What is expected —
Rewrite the part of the records that opens with the first line and closes with the line containing "иному адресу, необходимо", putting "покупки" in place of "заказа" and leaving everything else unchanged.

(Dataset entries)
□ □ □ □ □ □ □
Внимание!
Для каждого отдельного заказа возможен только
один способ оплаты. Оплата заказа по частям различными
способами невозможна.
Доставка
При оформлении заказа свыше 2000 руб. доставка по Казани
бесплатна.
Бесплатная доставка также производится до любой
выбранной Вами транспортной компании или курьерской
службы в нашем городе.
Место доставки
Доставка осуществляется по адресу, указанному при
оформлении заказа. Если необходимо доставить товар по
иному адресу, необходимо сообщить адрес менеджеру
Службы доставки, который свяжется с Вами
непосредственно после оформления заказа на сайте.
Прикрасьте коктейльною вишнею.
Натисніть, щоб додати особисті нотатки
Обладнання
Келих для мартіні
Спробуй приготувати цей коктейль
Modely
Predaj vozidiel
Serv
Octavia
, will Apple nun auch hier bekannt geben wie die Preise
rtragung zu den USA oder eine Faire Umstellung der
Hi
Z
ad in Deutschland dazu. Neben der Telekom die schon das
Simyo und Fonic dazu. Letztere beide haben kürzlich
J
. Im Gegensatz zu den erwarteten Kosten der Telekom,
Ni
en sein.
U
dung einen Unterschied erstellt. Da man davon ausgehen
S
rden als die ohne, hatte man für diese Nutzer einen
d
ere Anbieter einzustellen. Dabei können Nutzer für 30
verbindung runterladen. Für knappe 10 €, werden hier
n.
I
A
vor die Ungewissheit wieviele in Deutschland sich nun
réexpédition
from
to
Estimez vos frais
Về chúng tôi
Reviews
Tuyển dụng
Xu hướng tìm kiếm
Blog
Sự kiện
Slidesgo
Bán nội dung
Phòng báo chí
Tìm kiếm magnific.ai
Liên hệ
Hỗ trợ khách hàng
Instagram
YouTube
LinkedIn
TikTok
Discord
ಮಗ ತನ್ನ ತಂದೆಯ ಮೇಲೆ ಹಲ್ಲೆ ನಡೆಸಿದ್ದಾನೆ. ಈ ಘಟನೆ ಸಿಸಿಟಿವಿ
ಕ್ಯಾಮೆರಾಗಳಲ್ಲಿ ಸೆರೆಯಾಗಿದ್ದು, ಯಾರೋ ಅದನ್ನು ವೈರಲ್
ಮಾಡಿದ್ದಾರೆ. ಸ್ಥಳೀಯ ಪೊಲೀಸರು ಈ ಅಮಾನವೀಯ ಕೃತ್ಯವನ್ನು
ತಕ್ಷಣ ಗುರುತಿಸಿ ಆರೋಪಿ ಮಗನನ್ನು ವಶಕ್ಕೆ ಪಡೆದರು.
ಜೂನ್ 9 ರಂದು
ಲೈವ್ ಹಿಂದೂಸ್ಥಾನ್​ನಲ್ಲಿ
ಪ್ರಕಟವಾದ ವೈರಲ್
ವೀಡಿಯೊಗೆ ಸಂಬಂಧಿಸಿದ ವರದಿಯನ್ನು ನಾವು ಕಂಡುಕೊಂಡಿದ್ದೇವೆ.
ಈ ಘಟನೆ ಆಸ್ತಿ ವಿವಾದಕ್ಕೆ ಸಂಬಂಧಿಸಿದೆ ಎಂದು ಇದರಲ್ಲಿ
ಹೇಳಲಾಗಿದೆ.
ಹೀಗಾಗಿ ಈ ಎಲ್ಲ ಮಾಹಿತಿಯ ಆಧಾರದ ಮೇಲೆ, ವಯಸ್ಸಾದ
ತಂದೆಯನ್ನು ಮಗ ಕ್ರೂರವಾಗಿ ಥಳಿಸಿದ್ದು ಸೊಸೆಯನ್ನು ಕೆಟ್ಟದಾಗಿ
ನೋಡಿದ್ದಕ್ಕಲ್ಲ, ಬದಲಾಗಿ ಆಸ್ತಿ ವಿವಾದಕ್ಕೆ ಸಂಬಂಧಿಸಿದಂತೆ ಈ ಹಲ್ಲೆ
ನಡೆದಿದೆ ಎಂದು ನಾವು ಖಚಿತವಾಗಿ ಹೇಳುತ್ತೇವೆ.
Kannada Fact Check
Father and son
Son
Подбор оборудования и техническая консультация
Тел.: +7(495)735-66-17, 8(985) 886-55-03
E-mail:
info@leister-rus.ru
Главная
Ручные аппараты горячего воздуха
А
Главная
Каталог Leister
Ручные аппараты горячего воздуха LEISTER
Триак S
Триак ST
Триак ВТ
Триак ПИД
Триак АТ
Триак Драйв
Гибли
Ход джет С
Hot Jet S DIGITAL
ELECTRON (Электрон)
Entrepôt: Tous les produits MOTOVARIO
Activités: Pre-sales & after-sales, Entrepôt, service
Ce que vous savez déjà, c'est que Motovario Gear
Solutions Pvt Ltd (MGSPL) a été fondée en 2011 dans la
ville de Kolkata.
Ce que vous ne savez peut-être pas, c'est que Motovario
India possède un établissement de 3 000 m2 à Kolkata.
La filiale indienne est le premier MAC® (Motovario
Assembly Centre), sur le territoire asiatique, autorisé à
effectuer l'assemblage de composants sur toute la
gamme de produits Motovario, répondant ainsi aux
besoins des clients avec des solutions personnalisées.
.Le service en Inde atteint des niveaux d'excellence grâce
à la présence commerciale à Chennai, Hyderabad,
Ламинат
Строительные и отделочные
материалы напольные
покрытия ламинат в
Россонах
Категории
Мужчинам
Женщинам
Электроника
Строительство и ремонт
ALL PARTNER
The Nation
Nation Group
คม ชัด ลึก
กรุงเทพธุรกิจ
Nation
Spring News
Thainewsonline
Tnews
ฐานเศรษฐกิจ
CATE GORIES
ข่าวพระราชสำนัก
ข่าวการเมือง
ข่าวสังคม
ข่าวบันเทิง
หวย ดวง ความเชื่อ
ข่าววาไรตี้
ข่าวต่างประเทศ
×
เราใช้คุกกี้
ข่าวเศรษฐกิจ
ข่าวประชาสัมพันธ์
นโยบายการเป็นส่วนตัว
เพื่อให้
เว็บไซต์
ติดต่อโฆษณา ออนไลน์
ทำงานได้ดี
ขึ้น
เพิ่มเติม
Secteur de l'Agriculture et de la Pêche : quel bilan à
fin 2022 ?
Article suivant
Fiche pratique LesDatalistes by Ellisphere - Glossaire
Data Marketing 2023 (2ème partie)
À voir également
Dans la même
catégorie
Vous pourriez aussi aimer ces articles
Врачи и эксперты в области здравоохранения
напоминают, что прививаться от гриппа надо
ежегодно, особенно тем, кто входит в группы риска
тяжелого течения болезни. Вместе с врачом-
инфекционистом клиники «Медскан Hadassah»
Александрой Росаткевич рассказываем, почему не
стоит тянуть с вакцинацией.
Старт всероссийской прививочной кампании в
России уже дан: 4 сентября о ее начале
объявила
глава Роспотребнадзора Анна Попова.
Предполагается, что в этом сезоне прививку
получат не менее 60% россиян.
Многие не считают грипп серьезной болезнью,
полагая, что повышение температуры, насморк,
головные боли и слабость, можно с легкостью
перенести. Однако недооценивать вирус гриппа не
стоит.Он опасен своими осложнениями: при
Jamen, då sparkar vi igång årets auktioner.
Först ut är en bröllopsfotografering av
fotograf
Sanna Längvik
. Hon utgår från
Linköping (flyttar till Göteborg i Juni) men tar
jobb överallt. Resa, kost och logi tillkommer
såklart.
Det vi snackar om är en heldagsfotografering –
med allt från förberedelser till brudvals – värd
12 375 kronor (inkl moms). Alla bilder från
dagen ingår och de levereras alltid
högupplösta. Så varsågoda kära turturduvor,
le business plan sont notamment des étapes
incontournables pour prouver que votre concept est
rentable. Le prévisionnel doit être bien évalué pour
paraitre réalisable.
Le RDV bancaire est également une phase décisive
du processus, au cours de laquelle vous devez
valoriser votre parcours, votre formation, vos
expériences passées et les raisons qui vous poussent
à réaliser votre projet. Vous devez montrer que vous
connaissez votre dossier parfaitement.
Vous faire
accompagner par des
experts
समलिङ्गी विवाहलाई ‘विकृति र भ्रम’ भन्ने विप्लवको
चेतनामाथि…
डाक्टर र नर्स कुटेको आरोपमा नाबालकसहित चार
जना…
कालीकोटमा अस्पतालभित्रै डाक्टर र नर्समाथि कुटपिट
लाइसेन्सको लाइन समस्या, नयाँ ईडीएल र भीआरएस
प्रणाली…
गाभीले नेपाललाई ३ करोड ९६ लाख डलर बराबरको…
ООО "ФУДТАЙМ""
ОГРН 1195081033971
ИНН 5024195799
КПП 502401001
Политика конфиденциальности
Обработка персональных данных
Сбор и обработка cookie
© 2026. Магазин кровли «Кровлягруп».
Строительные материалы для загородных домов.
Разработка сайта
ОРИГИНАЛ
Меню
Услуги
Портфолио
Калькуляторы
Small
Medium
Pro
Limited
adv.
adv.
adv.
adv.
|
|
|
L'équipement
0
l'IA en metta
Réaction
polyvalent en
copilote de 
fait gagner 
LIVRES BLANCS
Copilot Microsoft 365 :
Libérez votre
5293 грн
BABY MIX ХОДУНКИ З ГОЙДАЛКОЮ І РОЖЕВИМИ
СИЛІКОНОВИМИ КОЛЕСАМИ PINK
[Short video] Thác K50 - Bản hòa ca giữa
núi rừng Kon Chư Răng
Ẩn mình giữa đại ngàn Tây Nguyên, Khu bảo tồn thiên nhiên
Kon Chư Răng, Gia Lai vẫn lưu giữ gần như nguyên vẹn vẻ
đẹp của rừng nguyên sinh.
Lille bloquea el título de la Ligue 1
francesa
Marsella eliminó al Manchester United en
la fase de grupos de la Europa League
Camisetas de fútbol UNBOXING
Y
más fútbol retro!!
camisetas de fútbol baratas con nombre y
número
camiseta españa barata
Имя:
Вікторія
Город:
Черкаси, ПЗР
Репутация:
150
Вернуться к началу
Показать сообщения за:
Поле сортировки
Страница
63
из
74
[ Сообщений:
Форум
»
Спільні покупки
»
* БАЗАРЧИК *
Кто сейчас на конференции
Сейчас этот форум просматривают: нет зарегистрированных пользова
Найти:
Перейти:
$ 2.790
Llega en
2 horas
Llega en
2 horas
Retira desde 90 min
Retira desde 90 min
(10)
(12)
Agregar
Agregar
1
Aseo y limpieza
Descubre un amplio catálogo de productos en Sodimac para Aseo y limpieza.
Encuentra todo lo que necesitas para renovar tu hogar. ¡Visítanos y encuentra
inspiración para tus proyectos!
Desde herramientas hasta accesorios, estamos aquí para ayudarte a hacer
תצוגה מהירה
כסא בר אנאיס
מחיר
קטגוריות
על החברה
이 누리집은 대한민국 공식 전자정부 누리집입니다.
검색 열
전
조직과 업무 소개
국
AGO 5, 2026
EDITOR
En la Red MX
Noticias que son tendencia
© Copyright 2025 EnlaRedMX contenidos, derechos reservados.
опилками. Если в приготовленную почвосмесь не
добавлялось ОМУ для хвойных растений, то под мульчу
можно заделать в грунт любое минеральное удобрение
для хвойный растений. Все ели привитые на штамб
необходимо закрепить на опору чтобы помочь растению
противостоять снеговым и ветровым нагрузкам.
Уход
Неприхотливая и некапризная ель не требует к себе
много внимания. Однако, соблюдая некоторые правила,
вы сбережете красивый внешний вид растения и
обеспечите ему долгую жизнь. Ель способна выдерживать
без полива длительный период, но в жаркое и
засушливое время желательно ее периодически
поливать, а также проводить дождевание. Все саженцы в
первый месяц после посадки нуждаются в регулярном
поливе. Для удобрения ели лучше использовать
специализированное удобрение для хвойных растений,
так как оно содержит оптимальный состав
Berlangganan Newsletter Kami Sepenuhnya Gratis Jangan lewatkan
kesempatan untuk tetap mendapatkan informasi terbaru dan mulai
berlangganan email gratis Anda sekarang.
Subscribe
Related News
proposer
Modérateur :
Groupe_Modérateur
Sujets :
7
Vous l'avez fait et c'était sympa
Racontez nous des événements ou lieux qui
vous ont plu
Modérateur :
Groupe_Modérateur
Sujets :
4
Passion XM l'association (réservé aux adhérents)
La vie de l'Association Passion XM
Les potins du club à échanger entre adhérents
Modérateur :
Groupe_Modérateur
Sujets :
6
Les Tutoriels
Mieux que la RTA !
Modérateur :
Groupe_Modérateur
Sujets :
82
□ □ □ □ □ □ □
Finished exercise —
Внимание!
Для каждого отдельного покупки возможен только
один способ оплаты. Оплата покупки по частям различными
способами невозможна.
Доставка
При оформлении покупки свыше 2000 руб. доставка по Казани
бесплатна.
Бесплатная доставка также производится до любой
выбранной Вами транспортной компании или курьерской
службы в нашем городе.
Место доставки
Доставка осуществляется по адресу, указанному при
оформлении покупки. Если необходимо доставить товар по
иному адресу, необходимо сообщить адрес менеджеру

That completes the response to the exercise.